Think about a hospital.  None of us really likes the idea of a hospital, but probably places it one stage higher up the ladder of 'not terribly good places to spend a few days' than a dentist.  But many of us will start our lives in a hospital, spend at least some time during our lives in one and - ultimately - many will end our lives there (if you're wondering why the depressing timbre of this blog, it hasn't really stopped raining for five days...).

But however much we dislike hospitals, ultimately we need them, and it's this very ambivalence towards the medical profession in general that makes the whole concept of health care so interesting.

We depend on our GP, but most GPs don't have any idea what's wrong with the majority of patients when they present with symptoms.  Which is why some refer you to the local hospital quicker than you can say 'polyclinic' (which always sounds suspiciously like a Vet's place). Good GPs are worth their weight in Tesco vouchers, but they're not always easy to find.   So what makes a good GP?

The training for becoming a Doctor is two-fold, with the first part being essentially a memory test. People with excellent memory capacity and recall often fly through that part of the training.  But there's a second part; using the information you've learnt.  And that's where things become interesting.

Decent GPs don't rush to diagnose, they examine their patient carefully and rigorously, they listen to the history and they employ all their knowledge to arrive at the highest probability outcome. In other words, they guess, but in a highly informed way. It's how they tell a brain tumour from 'flu, or indigestion from stomach cancer. And there are those, of course, who couldn't diagnose multiple fractures in an inquisition victim.  Fortunately, they're in a small minority.

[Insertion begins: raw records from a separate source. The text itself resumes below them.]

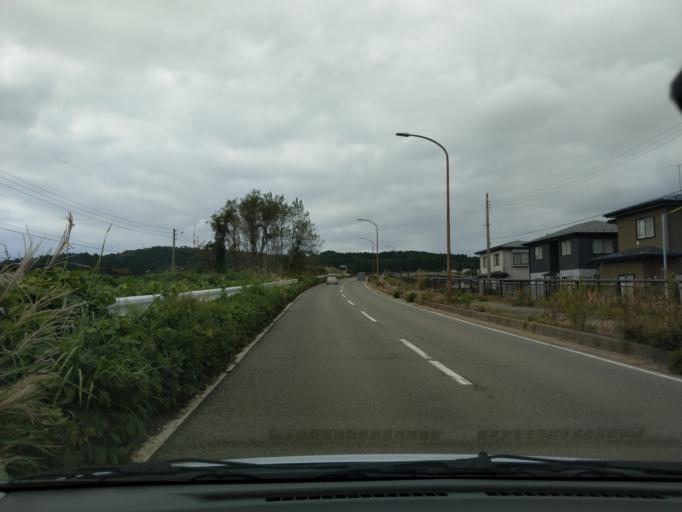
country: JP
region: Akita
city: Akita Shi
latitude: 39.6689
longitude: 140.0905
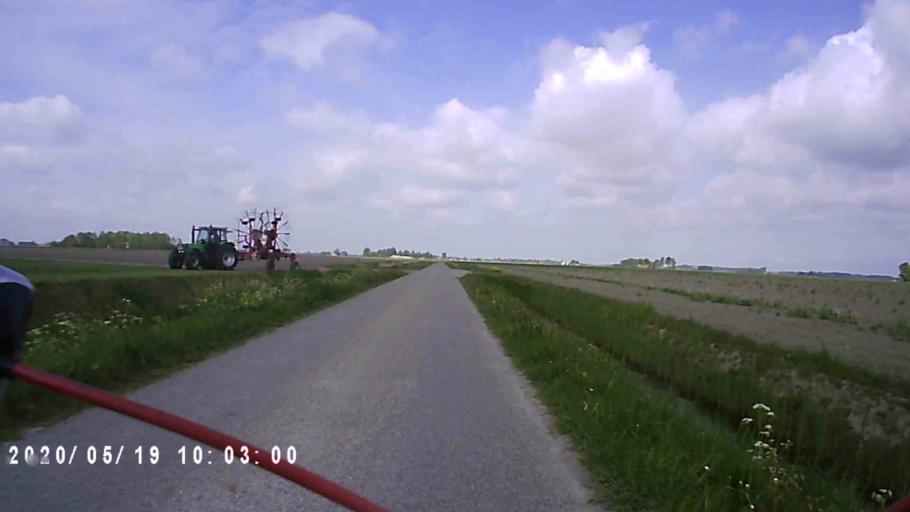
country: NL
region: Friesland
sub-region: Gemeente Kollumerland en Nieuwkruisland
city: Kollum
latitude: 53.3021
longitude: 6.2324
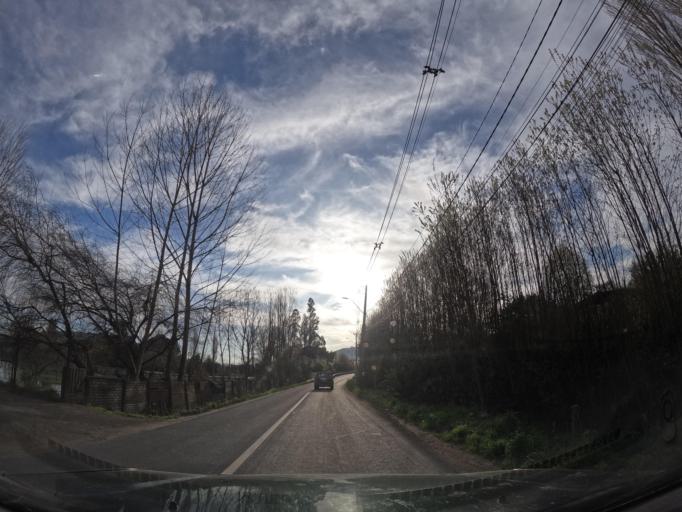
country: CL
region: Biobio
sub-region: Provincia de Concepcion
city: Chiguayante
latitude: -36.9811
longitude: -72.9366
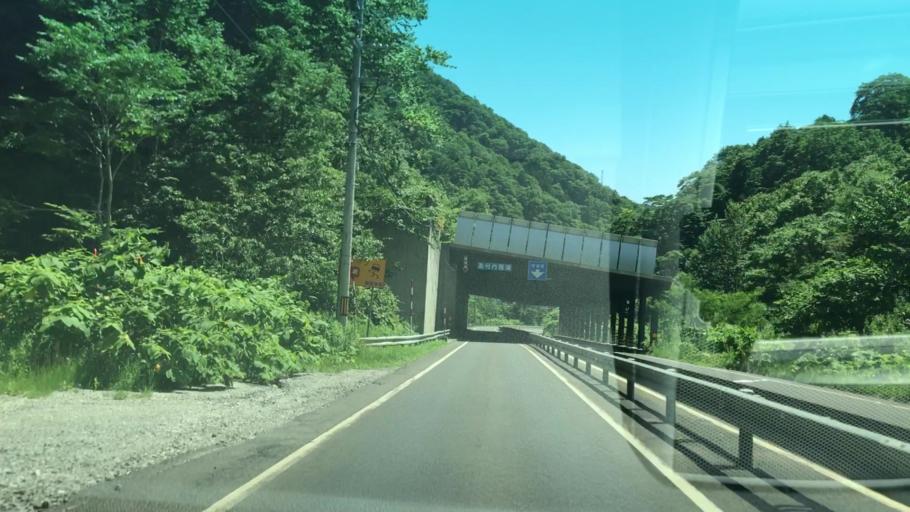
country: JP
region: Hokkaido
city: Yoichi
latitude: 43.0466
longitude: 140.6811
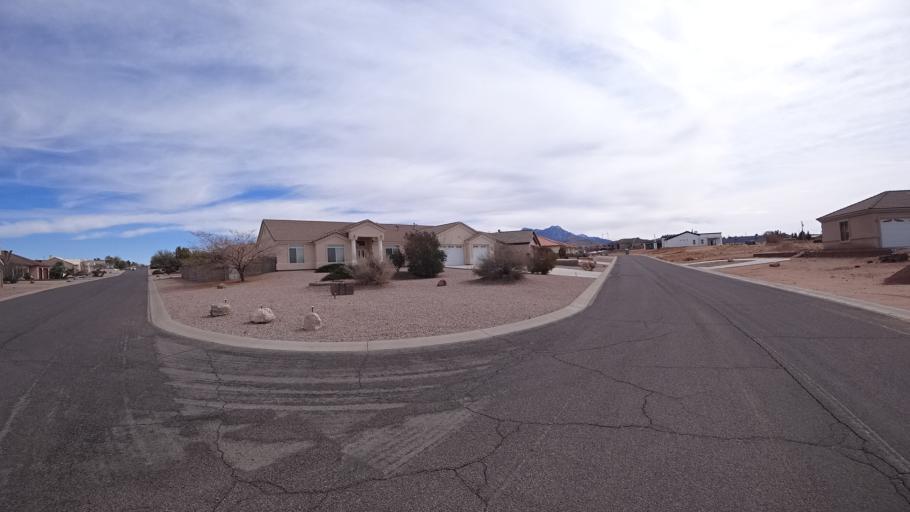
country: US
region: Arizona
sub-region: Mohave County
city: Kingman
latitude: 35.1952
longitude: -113.9845
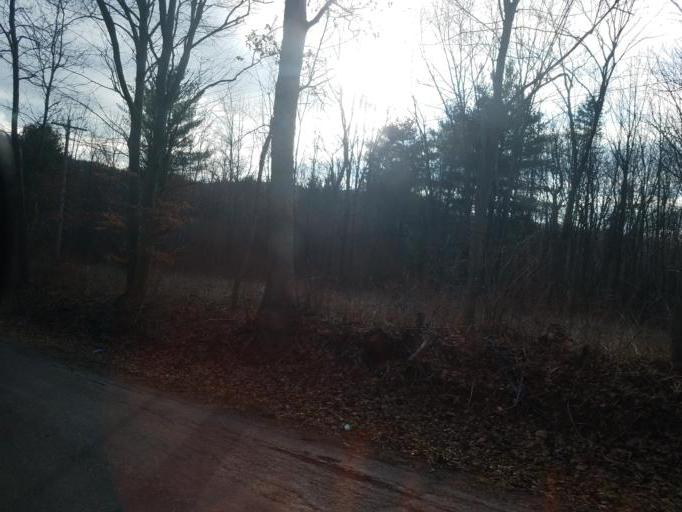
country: US
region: Ohio
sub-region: Sandusky County
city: Bellville
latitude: 40.6041
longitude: -82.3771
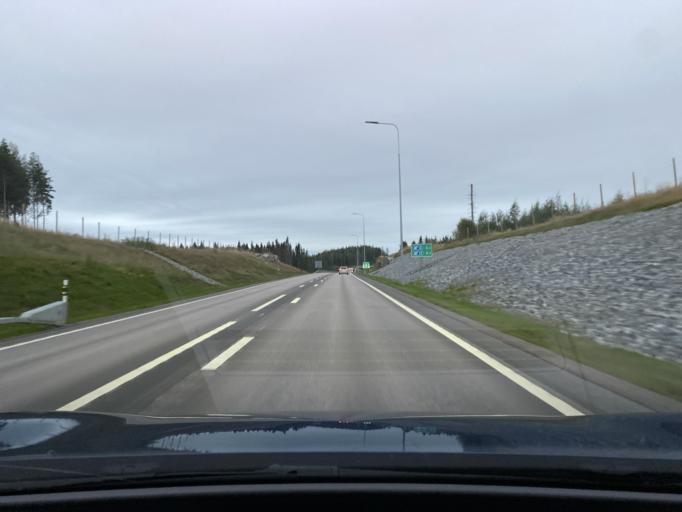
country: FI
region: Paijanne Tavastia
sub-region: Lahti
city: Hollola
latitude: 60.9596
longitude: 25.5439
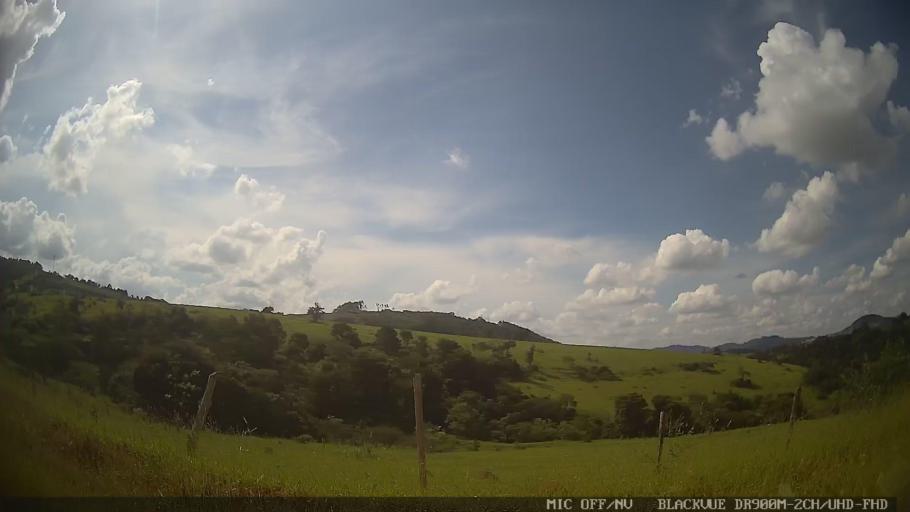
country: BR
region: Sao Paulo
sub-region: Atibaia
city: Atibaia
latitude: -23.0712
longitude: -46.5723
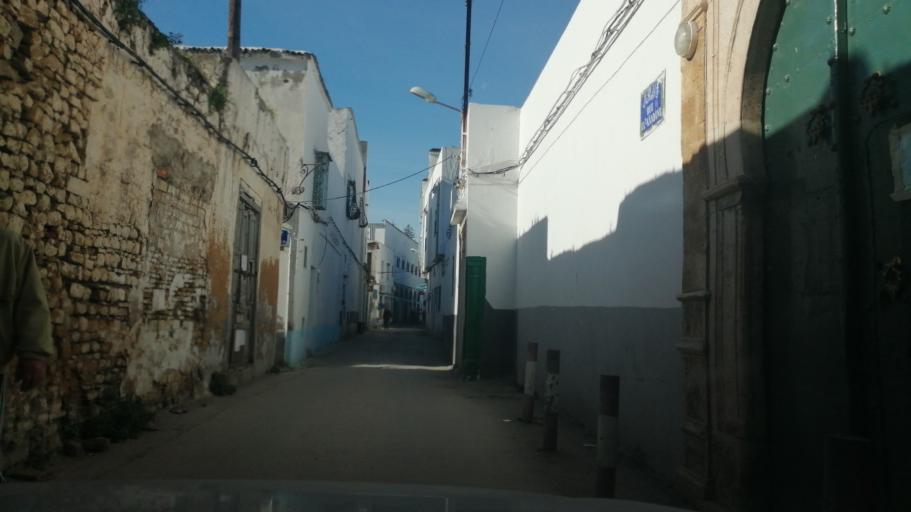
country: TN
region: Tunis
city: Tunis
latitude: 36.8044
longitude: 10.1665
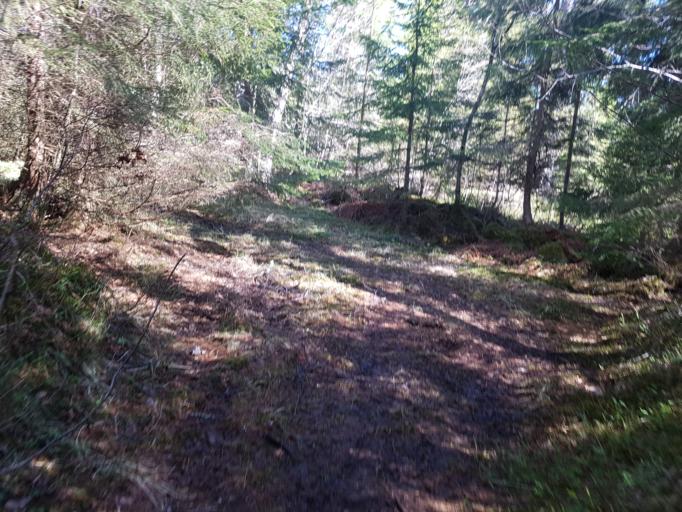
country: NO
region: Sor-Trondelag
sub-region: Trondheim
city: Trondheim
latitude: 63.4189
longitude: 10.3307
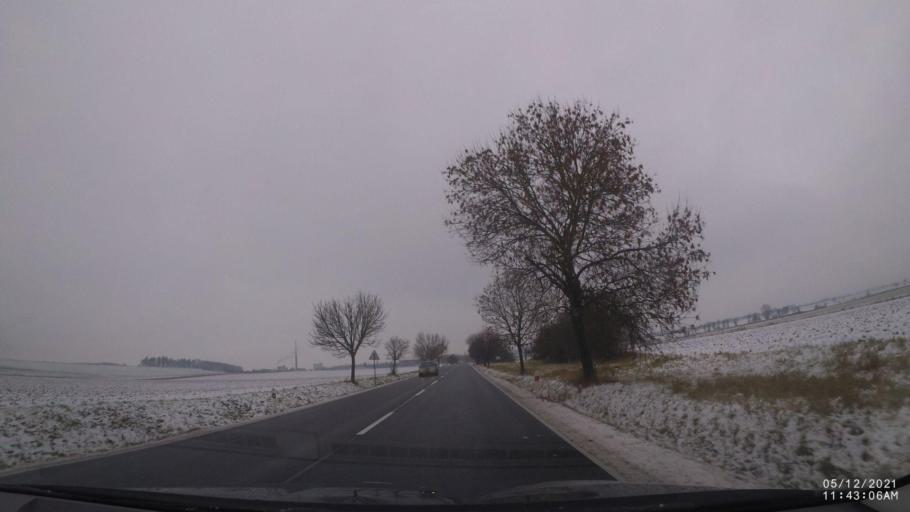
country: CZ
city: Dobruska
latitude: 50.2835
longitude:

But the one characteristic of all the medical professions is their language. Medical terminology is complex, coded and arcane and stems from the origins of the profession many hundreds of years ago when it was realised that if everyone could understand what the Doctors were saying, then it wouldn't be a mystery.  Lawyers employ a similar, almost secret language for much the same reason: to cloak the practitioners of their craft in an aura of mystery and wonder.  The origins of all this lie in religion, where acolytes are required to learn the 'mysteries' and 'secrets' of their faith before being granted admission to the inner sanctum.  Shared knowledge of this sort also strengthens bonds between practitioners, which is why it's so hard to sue a lawyer.  But now things are changing. The Government's insistence on decent health care provision at the primary level is exerting unwelcome pressure on GPs and the burgeoning internet makes a lot of medical information widely available, although it's still much safer to talk to your GP.   However, we here at blog Central follow two blogs with interest:


both of which provide excellent reading. However, one recent blogger is complaining about obfuscation and - writing about the word 'polysystems' - he remarks "People who coin new words without obvious meanings do so with a purpose. The purpose is to bamboozle and obfuscate or even confuse and conceal."  Does he, one wonders, appreciate the irony?
Nothing is so firmly believed as that which we least know.  ― Michel de Montaigne

Si hoc legere scis, nimis eruditionis habes.